His wife, Marilyn Ahakuelo, 55, and sister-in-law Jennifer Estencion, 52, were charged on similar counts.
According to authorities, between 2011 and 2016, the Ahakuelos conspired to divert funds and property from the electrical workers union for their own personal use.
The indictment also charges Brian Ahakuelo hired family members at inflated salaries. Prosecutors further say he authorized the purchase of a Toyota Tacoma and used union funds for personal travel and dining.
U.S. Attorney Kenji Price also says Ahakuelo rigged a union election when funds ran low.
“Then after running Local 1260’s $700,000 budget surplus down to a $700,000 deficit, defendant Brian Ahakuelo proposed a resolution to raise union dues by around 100%," Price said. "When he didn’t have the votes to get the resolution passed, he and his two co-defendants rigged a union vote to change the results. In particular, they falsified minutes and sign-in sheets from a membership meeting, and prepared fake ballots indicating members voted in favor of the resolution when they actually did not.”

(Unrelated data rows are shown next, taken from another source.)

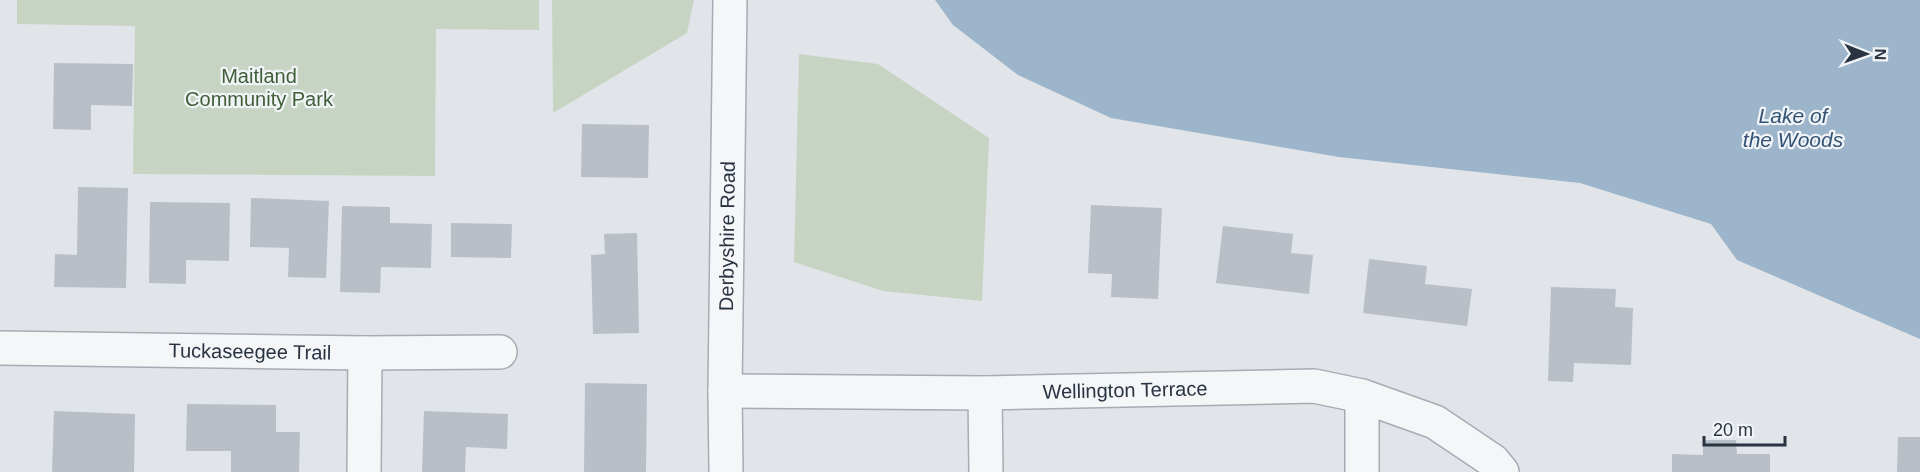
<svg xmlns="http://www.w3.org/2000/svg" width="1920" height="472" font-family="Helvetica,sans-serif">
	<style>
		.green { fill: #c8d4c3 }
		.water { fill: #9cb5ca }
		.building { fill: #b9bfc7 }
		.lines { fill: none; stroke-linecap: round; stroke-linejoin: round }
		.minor-casing { stroke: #a6acb4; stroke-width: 36 }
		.tertiary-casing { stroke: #a6acb4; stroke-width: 36 }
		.minor { stroke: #f4f6f8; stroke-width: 33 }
		.tertiary { stroke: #f4f6f8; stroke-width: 33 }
		.labels { text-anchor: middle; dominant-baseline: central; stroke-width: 4.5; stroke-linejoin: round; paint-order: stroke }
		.park-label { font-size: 20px; fill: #405e37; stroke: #f1f4f7 }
		.street-label { font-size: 20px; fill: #293342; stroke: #f1f4f7 }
		.water-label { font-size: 21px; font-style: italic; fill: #335477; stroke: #f1f4f7 }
	</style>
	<rect width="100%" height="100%" fill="#e1e5ea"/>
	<!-- green -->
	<path class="green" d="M17 0H539V30L436 29 435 176 133 174 135 26 17 24Z
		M552 0H694L687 33 553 113Z
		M799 54 878 64 989 138 982 301 883 291 794 262Z"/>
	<!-- water -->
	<path class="water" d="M935 0H1920V339L1737 260 1711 224 1580 183 1339 157 1111 118 1018 75 953 25Z"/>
	<!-- building -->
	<path class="building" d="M54 63 133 64 132 106 91 105V130L53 129Z
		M582 124 649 125 648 178 581 177Z
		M78 187 128 188 126 288 54 287 55 254 77 255Z
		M251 198 329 201 326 278 288 277 289 248 250 247Z
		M150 202 230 203 229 261 186 260V284L149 283Z
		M1091 205 1162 208 1158 299 1111 297 1112 274 1088 273Z
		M342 206 390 207V223L432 224 431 268 381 267 380 293 340 292Z
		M451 223 512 224 511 258 451 257Z
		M1223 226 1293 234 1291 253 1313 255 1309 294 1216 283Z
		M637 233 639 333 593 334 591 255 605 254 604 234Z
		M1369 259 1427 266 1425 284 1472 289 1467 326 1363 313Z
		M1551 287 1616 289 1615 307 1633 308 1631 365 1574 363 1573 382 1548 381Z
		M585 383 647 384 646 472H584Z
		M187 404 276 405V432H300L299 472H231V451H186Z
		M54 411 135 414 134 472H52Z
		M424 411 508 414 507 449 466 447 465 472H422Z
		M1898 437H1920V472H1897Z
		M1703 440H1736L1737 454H1770V472H1672V454L1703 455Z"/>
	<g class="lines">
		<!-- minor casing -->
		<g class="minor-casing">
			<g id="minor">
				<path id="s1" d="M0 348 365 353 500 352"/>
				<path id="s2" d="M725 391 985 393 1314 386 1362 396 1435 422 1493 461 1502 472"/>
				<path d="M985 393 986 472"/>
				<path d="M1362 396V472"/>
				<path d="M364 472 365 353"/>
			</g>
		</g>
		<!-- tertiary casing -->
		<g class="tertiary-casing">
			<g id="tertiary">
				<path id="s3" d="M726 472 725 391 730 0"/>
			</g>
		</g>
		<!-- minor -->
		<use href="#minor" class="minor"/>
		<!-- tertiary -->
		<use href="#tertiary" class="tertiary"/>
	</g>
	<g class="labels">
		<!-- park labels -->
		<g class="park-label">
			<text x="259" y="76">Maitland<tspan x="259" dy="23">Community Park</tspan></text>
		</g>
		<!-- street labels -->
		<g class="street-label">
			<text stroke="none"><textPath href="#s3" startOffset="236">Derbyshire Road</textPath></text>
			<text stroke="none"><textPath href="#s1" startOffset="250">Tuckaseegee Trail</textPath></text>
			<text stroke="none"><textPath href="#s2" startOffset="400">Wellington Terrace</textPath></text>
		</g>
		<!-- water labels -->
		<g class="water-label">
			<text x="1793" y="115">Lake of<tspan x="1793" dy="24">the Woods</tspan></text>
		</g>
	</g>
	<!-- north arrow -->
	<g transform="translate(1866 54) rotate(91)" stroke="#f1f4f7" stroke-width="4.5" paint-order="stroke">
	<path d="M0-4.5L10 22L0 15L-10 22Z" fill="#293342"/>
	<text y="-9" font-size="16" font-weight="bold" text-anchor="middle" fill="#293342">N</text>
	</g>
	<!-- scale -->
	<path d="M1704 436v9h81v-9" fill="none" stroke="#293342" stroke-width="3"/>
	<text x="1713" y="436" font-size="18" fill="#293342" stroke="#f1f4f7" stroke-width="4.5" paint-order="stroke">20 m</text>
</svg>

Four other individuals are facing misdemeanor conspiracy charges.
If convicted on all charges against them, the Ahakuelos face decades in prison time.
HPR reached out to Brian Ahakuelo’s attorney, but did not receive an immediate reply.
IBEW issued a statement Saturday saying it welcomed the announcement of an indictment in the case.
"In 2016, upon discovering irregularities in both local union spending and in the procedures surrounding a controversial dues increase, IBEW International President Lonnie R. Stephenson placed Local 1260 under trusteeship and moved to return roughly $3.75 million to Local 1260’s members," the union stated in a news release.
IBEW alerted authorities to potentially criminal behavior by Local 1260 leaders, the union said, and launched an investigation of its own that ended with expulsion of those indicted. Local 1260 is now on "firm financial footing with duly elected officers," IBEW stated.